WHAT TO WORK ON: Please retype the entries that follow exactly as they are, leaving the images behind.

[INPUT Boundary: Start]

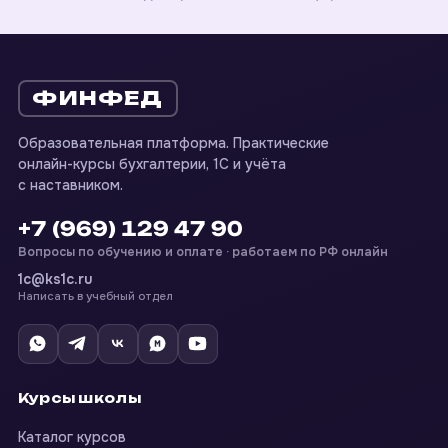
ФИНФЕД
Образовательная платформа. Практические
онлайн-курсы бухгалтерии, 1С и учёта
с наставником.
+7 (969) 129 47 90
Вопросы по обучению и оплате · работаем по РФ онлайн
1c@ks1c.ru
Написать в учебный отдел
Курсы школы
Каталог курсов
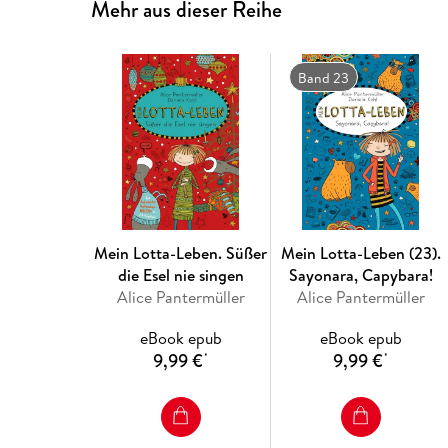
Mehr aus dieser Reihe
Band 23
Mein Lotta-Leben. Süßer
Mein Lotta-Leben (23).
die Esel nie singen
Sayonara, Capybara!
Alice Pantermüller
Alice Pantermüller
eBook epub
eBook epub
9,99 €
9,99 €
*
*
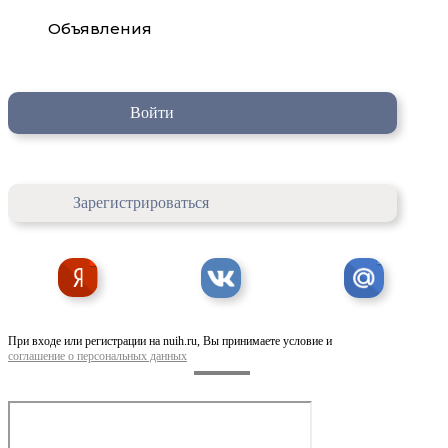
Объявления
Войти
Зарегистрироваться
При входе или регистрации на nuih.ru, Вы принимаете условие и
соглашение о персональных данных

[INPUT Boundary: End]

TASK ANSWER:
ФИНФЕД
Образовательная платформа. Практические
онлайн-курсы бухгалтерии, 1С и учёта
с наставником.
+7 (969) 129 47 90
Вопросы по обучению и оплате · работаем по РФ онлайн
1c@ks1c.ru
Написать в учебный отдел
Курсы школы
Каталог курсов
Mehr aus dieser Reihe
Band 23
Mein Lotta-Leben. Süßer
Mein Lotta-Leben (23).
die Esel nie singen
Sayonara, Capybara!
Alice Pantermüller
Alice Pantermüller
eBook epub
eBook epub
9,99 €
9,99 €
*
*
Объявления
Войти
Зарегистрироваться
При входе или регистрации на nuih.ru, Вы принимаете условие и
соглашение о персональных данных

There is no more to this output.